### The task
Translate the following sentence from the discussion below into Spanish: "It was better than MySpace, the only real competitor at the time."
━━━ Excerpted passage ━━━
The code isn't the product, the product is the product. In all my years of engineering I've yet to have an end-user tell me they liked my coding style, they've always been more concerned with what I'd built them.
Running a platform where billions of users are able to communicate is pretty technologically marvel.
Lest not forget when Hotz said he could easily fix Twitter's search functionality only to give up after 3 months [1]. When immensen scale is involved things do become difficult.
Like we have a comment below taking a shot at Phillip Morris [2]. Lets see you grow, process, and distribute 1/100 the quality of cigarettes. The end product might not be that great for society but it's not trivial to do it either.
Withdrawal symptoms :P The buyer decides whether their problem is a good one to have and whether the solution is adequate. Even when it's, objectively, not.
Earlier than that, Facebook became ascendent because of quality. It was better than MySpace, the only real competitor at the time. The issue here is Facebook is not primarily a software product. It's a community, and the community was better than MySpace because it was restricted to pre-existing networks rather than taking any comer. I don't think Mark did that on purpose as a calculated decision. He just got lucky. When they eventually opened up and became just as shitty as MySpace had been, they were big enough to simply acquire better products that might have been competitors, and network effects locked them in for probably decades until their users die off and don't get replaced by younger people who never used Facebook.
I don't really see it as an example of what you're saying so much as an example of success as a product having to do with far more than explicit product features. You can see a similar dynamic in other natural monopoly markets. The NBA didn't necessarily do anything particularly right product wise, for instance. They just got the best players because basketball was historically more popular in the US than other countries, and the ABA made some stupid decisions that let the NBA win out in the US.
Hell, the US itself didn't do a whole lot "right" aside from not being in Europe when Europe decided to destroy itself, being better-positioned than other potential competitors like Canada, Mexico, and Australia simply because North America is best positioned to trade with both Europe and Asia and the US is more temperate than Canada or Mexico. But we sure like to tell ourselves stories about everything we did right.
W. Edwards Deming was partially responsible for Japanese manufacturing QA and was a huge player in WWII manufacturing. He was one of the reasons the United States went from annually manufacturing 3k planes to over 300k+ planes by the end of the war, which is pretty crazy to think about. The US did plenty right in WWII but it gets over looked by historians and (I guess) universities.
━━━ Data listing ━━━
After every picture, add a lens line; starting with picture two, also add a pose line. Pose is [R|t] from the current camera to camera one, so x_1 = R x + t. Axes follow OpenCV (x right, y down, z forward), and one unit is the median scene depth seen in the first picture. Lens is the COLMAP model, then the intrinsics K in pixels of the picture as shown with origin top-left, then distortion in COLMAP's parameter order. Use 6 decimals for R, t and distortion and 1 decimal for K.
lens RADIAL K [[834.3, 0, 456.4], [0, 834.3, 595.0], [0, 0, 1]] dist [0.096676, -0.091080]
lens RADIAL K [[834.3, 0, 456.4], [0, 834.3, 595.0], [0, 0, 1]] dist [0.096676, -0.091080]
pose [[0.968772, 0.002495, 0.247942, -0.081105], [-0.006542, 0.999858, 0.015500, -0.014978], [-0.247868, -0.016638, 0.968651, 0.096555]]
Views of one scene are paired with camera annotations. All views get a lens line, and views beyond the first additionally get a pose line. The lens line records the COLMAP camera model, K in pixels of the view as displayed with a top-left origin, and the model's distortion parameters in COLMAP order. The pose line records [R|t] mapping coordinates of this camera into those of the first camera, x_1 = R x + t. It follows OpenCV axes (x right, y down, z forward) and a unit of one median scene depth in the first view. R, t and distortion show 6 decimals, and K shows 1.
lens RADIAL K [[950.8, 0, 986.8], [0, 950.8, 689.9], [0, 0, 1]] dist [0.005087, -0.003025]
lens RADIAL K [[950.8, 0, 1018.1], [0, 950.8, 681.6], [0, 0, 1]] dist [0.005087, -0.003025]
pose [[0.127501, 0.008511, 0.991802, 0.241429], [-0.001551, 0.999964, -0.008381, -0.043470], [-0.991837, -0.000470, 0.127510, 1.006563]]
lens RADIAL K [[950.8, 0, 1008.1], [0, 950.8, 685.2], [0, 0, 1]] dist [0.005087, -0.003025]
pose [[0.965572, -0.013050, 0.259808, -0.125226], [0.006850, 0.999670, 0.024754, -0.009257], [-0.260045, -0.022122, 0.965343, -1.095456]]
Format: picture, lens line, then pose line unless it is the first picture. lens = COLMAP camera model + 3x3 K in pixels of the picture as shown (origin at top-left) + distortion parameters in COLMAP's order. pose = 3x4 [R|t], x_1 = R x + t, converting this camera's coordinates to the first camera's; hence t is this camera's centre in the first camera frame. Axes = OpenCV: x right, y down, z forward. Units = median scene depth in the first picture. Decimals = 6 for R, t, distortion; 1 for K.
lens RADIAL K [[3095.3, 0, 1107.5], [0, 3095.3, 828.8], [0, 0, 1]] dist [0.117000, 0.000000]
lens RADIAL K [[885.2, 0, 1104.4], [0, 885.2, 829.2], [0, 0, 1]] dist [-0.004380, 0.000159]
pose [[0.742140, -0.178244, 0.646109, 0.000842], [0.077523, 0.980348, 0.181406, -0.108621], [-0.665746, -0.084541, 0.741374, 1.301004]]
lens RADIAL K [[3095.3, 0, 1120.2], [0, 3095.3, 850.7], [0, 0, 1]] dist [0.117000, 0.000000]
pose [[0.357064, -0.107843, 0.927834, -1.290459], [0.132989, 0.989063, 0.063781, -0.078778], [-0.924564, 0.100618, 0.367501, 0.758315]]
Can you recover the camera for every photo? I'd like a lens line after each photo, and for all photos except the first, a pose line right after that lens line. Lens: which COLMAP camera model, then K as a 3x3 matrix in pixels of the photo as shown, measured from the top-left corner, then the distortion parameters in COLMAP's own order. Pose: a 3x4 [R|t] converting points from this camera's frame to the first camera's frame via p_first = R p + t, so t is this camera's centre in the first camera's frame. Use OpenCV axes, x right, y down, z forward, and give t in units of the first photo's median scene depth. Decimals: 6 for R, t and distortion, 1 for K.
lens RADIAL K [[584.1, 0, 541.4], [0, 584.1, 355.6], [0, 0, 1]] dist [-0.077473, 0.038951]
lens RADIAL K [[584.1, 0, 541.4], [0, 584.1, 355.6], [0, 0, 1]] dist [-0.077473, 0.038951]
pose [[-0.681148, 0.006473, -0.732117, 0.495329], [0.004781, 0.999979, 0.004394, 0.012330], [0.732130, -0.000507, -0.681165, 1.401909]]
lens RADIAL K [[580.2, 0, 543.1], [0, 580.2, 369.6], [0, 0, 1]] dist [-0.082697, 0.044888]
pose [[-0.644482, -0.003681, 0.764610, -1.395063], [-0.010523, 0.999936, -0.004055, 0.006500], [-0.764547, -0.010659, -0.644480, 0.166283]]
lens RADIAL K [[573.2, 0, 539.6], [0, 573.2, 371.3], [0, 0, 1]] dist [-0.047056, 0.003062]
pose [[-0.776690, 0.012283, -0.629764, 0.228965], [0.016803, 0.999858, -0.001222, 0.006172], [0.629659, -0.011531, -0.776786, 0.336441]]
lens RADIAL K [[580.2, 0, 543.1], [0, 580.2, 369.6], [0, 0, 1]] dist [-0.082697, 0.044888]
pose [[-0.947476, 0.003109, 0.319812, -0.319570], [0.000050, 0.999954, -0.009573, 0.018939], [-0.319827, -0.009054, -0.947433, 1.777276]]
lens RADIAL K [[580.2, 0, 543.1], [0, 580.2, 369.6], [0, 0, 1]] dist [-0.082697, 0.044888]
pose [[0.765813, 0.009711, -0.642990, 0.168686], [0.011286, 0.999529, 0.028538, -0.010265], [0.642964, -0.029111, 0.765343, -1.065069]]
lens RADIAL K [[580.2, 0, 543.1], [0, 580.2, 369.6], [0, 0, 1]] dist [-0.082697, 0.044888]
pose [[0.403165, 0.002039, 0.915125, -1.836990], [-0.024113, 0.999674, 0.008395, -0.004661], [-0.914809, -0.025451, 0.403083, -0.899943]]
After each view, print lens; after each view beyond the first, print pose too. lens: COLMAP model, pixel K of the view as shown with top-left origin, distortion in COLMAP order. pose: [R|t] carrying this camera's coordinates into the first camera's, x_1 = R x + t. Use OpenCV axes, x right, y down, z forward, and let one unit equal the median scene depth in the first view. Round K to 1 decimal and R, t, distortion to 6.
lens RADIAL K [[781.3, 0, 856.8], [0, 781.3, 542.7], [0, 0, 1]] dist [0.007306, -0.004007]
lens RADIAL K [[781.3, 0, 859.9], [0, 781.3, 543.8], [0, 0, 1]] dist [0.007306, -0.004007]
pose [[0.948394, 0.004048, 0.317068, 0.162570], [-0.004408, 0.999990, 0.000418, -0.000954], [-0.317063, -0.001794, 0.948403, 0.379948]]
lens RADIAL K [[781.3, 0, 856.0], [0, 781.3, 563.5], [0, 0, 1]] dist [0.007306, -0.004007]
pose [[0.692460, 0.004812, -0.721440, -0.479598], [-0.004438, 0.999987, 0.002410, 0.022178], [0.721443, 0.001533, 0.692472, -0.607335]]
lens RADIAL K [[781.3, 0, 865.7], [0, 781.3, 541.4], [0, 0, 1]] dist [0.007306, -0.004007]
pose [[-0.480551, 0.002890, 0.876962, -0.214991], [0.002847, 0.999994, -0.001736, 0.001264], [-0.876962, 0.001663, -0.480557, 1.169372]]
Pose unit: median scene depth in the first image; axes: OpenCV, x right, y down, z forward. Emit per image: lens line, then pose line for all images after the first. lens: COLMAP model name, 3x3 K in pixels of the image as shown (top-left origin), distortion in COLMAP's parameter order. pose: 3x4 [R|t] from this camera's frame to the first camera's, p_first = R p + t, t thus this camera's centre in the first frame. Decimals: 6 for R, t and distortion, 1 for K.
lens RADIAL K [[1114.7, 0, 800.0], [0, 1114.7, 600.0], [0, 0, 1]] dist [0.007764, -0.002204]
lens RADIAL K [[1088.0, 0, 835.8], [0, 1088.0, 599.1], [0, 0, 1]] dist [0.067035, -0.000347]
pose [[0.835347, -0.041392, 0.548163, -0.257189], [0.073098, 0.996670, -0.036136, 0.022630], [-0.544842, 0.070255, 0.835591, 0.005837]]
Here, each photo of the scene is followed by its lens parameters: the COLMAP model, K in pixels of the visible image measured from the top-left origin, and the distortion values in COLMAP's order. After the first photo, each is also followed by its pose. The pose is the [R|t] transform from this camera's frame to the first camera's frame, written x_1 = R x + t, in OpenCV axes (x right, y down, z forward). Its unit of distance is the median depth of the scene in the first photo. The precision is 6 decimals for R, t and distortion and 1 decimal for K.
━━━
### Response to the exercise
Era mejor que MySpace, el único competidor real en ese momento.